Search the entries for the word "souvent" and copy each line that has it.
Supplied material section start
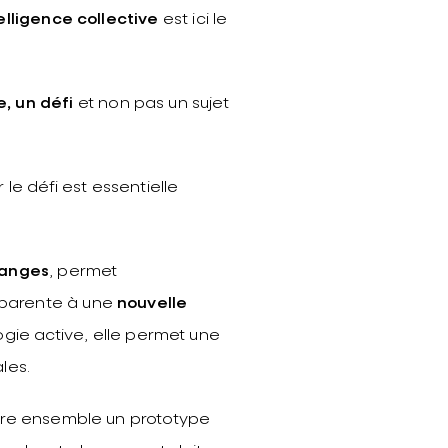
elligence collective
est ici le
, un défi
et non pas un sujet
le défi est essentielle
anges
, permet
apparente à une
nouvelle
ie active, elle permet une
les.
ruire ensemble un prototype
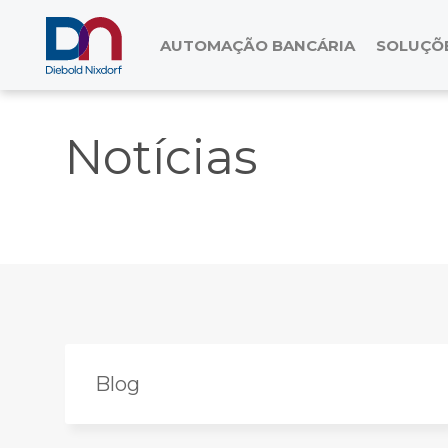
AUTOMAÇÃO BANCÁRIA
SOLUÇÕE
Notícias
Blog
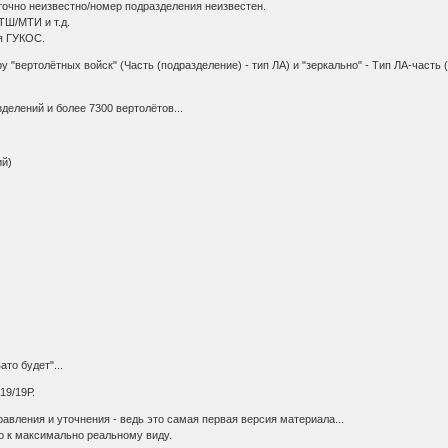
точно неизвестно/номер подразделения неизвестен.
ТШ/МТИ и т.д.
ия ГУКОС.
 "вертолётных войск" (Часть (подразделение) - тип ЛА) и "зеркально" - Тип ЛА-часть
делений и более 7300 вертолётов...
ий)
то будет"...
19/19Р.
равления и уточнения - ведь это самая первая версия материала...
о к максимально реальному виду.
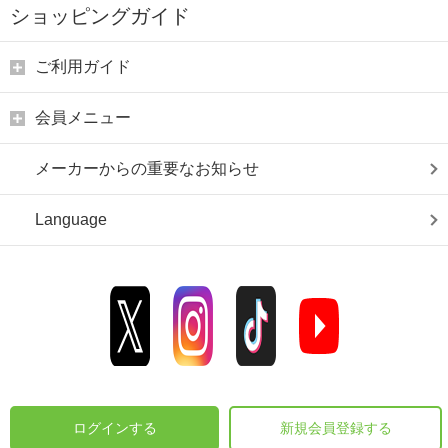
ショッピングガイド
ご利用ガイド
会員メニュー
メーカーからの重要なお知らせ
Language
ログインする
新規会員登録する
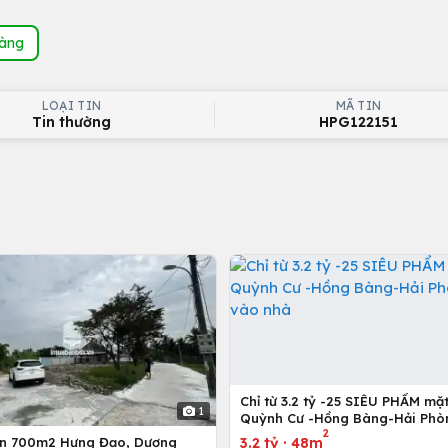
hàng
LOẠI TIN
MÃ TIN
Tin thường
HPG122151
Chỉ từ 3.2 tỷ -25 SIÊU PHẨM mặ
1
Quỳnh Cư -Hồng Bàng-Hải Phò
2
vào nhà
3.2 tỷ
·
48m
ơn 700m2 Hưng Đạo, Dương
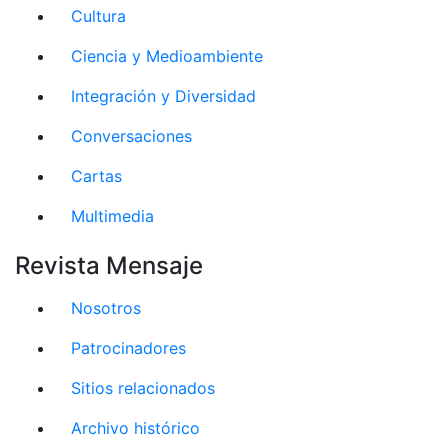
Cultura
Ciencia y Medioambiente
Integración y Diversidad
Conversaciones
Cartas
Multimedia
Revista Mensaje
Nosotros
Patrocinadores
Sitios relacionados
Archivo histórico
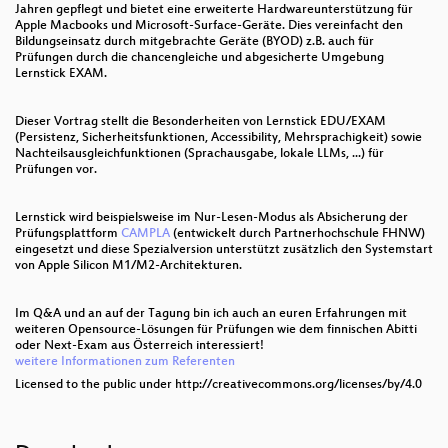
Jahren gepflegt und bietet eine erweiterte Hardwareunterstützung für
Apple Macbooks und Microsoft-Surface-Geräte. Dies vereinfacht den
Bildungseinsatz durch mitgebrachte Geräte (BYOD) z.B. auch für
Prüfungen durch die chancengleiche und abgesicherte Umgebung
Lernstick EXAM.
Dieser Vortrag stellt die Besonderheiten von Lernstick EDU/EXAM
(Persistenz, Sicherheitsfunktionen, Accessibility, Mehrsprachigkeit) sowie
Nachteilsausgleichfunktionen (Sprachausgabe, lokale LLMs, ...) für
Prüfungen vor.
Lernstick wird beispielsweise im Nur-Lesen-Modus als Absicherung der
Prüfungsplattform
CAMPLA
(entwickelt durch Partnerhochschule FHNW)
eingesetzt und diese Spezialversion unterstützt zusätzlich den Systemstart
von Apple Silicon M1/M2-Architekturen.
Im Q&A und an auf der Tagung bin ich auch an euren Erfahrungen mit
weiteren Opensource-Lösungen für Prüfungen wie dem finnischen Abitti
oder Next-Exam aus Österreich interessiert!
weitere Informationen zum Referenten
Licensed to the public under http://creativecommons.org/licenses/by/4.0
Supplied material section end
Supplied material section start
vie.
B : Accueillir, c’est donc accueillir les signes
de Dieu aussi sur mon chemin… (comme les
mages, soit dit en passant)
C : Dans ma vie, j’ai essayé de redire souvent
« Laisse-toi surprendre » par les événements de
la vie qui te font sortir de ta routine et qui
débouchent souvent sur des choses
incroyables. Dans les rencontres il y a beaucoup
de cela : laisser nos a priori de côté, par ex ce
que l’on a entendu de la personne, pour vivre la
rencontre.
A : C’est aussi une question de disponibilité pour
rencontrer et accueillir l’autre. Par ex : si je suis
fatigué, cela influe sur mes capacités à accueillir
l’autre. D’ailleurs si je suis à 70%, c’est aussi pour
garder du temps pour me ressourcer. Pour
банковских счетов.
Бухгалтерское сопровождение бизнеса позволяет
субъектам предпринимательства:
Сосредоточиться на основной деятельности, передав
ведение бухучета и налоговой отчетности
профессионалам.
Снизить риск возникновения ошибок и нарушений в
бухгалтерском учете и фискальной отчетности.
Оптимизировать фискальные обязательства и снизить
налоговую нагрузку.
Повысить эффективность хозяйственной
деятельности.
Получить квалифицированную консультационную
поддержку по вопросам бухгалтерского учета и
Supplied material section end
== Result below ==
C : Dans ma vie, j’ai essayé de redire souvent
débouchent souvent sur des choses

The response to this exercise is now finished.